On Sunday morning, March 19, Miriam Jerris, Rabbi for the Society for Humanistic Judaism, will participate with a panel of local rabbis discussing “The Future of Judaism” at the Jewish Community Day of Learning sponsored by the Jewish Federation of Collier County’s Community Relations Committee. Details for registration appear elsewhere in this newspaper.
Secular Humanistic Judaism, which embraces pluralism, has an important role to play in Jewish continuity. No single belief system or lifestyle can win the allegiance of all Jews. Jewish history is witness to the positive force of diversity. Where diversity and personal freedom exist, there is more Jewish creativity and more opportunity for Jews to find their place within the Jewish people.
A free and open society presents many dilemmas for Jews, but a free and open society breaks down barriers between ethnic and religious groups and mixes people, eliminating old identities and forging new ones. Above all, it creates the “autonomous” individual who refuses to be dictated to by any group. It is apparent most Jews relish this freedom and openness.
As revealed in a recent Pew survey, most Jews do not believe one needs to be “religious” to be Jewish. Younger Jews identify as cultural, and their everyday behavior is strongly secular. The secularization process will continue and expand because it provides personal power, prosperity and options that traditional religious observance cannot create.
Secular Humanistic Judaism serves the Jewish needs of people who want to be Jewish in a fashion meaningful to current times while striving to treat all people with dignity to which they are entitled. Things change so fast we cannot know what will happen in 10 or 20 years, but we can take the energy we devote to useless anxiety over Jewish survival and turn it into guiding Jews to live productive, ethical and culturally Jewish lives in a free society.

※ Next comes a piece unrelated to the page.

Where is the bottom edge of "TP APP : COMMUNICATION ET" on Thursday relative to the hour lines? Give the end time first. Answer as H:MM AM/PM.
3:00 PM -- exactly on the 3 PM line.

On Sunday, March 26, the Havurah hosts Judaic scholar Ellaine Rosen, who has chosen the title “Witness to Goodness” for her presentation that afternoon. We gather in the David G. Willens Community Room at the Federation office (2500 Vanderbilt Beach Road, Suite 2201, Naples) at 1:30 p.m. for “coffee and chat” before the meeting begins promptly at 2:00 p.m. Reservations are required and can be made by contacting Dena Sklaroff at 239.591.0101 or firstname.lastname@example.org.
For secular Humanistic Jews, the most reliable power available to resist human cruelty is human power. Rosen’s research has revealed many examples of efforts that would substantiate this conviction.
The Holocaust is not only a story of victims, perpetrators and collaborators; it is also a story of heroes and heroines – both Jews and Gentiles. Some of the heroic exploits and inventive means by which these brave men and women saved tens of thousands of Jewish lives will be discussed.
Both diplomats and ordinary citizens risked their lives and those of their families to save Jews. Some of their stories have been well chronicled but others are not so well known. Movies and books have told some stories of Jewish and Gentile heroes of the Holocaust, but there are many fascinating little-known incidents and miraculous events which our speaker will reveal.
The participation in, or resistance to, the Final Solution by various nations is also a fascinating but poorly understood chapter in the history of the Holocaust. Some nations willingly surrendered their Jews while others stood up to the Nazis.
Overhanging all these stories is the ultimate question: Would you have had the courage to do what these people did?